Saturday, May 19, 2012

Surprise! China’s Stealth Jets Are 2 Years Ahead of Schedule

Surprise! China’s Stealth Jets Are 2 Years Ahead of Schedule:

China's second J-20 stealth fighter. Image: David Cenciotti and
Last year, former Defense Secretary Robert Gates was greeted in Beijing by China’s experimental stealth jet buzzing over his head. Gates didn’t sweat it: He proclaimed that the J-20 wouldn’t be ready until at least 2020. Oops.
The Pentagon’s top China official has now revised that estimate. The J-20, China’s first stealth jet, will be operationally ready “no sooner than 2018,” David Helvey, deputy secretary of defense for East Asia and Asia Pacific Security Affairs, told reporters Friday.
The new anticipated timetable for the J-20 hardly augurs the end of American military dominance. But it wasn’t the only Chinese military development that took the Pentagon by surprise last year.
According to the Pentagon’s new report (.pdf) on the Chinese military, China’s got three nuclear-powered submarines — an advance that Helvey conceded the U.S. military didn’t anticipate. China also fielded an “improved” amphibious assault vessel last year, while the U.S. Marine Corps is having trouble upgrading its own.

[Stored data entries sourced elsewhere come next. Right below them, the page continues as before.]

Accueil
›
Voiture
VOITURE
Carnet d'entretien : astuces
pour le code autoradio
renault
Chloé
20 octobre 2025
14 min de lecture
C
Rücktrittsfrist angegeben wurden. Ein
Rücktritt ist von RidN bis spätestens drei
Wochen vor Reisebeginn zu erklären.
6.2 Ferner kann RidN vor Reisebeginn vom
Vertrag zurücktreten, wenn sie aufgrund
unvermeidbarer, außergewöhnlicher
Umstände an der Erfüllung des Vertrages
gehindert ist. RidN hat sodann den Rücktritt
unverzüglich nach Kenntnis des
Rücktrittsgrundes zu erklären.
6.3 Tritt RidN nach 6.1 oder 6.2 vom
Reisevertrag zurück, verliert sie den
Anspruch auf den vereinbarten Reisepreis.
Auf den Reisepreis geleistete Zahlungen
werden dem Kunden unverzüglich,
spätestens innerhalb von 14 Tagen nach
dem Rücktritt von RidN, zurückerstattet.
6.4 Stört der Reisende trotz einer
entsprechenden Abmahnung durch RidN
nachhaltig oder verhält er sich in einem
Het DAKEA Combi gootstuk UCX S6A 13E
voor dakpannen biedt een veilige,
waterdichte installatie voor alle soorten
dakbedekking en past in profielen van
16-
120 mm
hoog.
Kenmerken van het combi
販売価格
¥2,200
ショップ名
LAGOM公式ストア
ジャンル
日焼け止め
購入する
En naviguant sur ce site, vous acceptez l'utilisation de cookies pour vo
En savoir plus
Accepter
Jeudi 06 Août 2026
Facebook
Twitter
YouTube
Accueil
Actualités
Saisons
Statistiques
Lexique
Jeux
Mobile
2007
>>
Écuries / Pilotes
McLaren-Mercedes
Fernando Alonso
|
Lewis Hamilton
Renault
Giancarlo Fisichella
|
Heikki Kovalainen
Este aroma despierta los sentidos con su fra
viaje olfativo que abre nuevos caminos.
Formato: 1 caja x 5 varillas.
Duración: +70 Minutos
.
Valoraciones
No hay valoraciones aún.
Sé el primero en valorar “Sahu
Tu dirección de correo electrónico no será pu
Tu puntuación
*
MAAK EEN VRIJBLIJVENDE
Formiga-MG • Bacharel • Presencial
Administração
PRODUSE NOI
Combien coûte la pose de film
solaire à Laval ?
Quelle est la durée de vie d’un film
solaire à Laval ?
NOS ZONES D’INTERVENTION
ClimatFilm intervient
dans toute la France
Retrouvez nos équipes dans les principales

And that’s just the stuff that the Pentagon can see. Helvey speculated that the Chinese military keeps its research, foreign military acquisitions and nuclear modernization off its books. The report estimates that China’s declared $106 billion annual military budget is really more like $120 to $180 billion.
None of that means China’s military will overtake America’s anytime soon. China won’t, for instance, have a global communications and navigation satellite network until 2020, which means it doesn’t have a prayer of having a truly global Navy until at least then — even if it starts building its own aircraft carriers. Helvey disclosed that China still has neither built nor acquired any armed drones, and the spy robo-planes it has are the Harpies that Israel sold it nearly a decade ago. And while China may have an amphibious ship, the report says it can’t actually invade or hold nearby Taiwan, let alone any target further away or better defended.
At the same time, it’s hard not to notice that America’s own stealth fleet keeps racking up #fails.
First there’s the Air Force’s F-22 Raptor. It’s choking its pilots, and the Air Force doesn’t know why. Gates’ successor, Leon Panetta, this week restricted Raptor flights and hurried up an installation of a backup oxygen system onto the jets — which won’t be complete until at least 2014. Panetta did not ground the F-22, so the nearly 200 planes will definitely be in Air Force’s arsenal ahead of the J-20. But until the mysterious oxygen problems are decisively fixed, pilots may be wary of flying them, and the Air Force leadership may be wary of ordering it into combat.
Then there’s the F-35 Joint Strike Fighter, a family of jets for the Air Force, Navy and Marines. It’s already the most expensive weapons program in human history — current estimates peg the F-35′s lifetime costs over decades at $1.1 trillion-with-a-T — and not a single one of the advanced, powerful stealth jets is in the air. The Marines’ variant was so riddled with cost-overruns that it was put on a timeout in 2011; it’s off probation now. But testers keep finding expensive engineering flaws with the family of jets, and the Pentagon has given up predicting when it will actually patrol the skies.
The U.S. doesn’t want conflict with the Chinese, whose economy is inextricably tied to its own. But it might not see one coming. Especially not if China’s stealth planes are advancing while its own are stalling.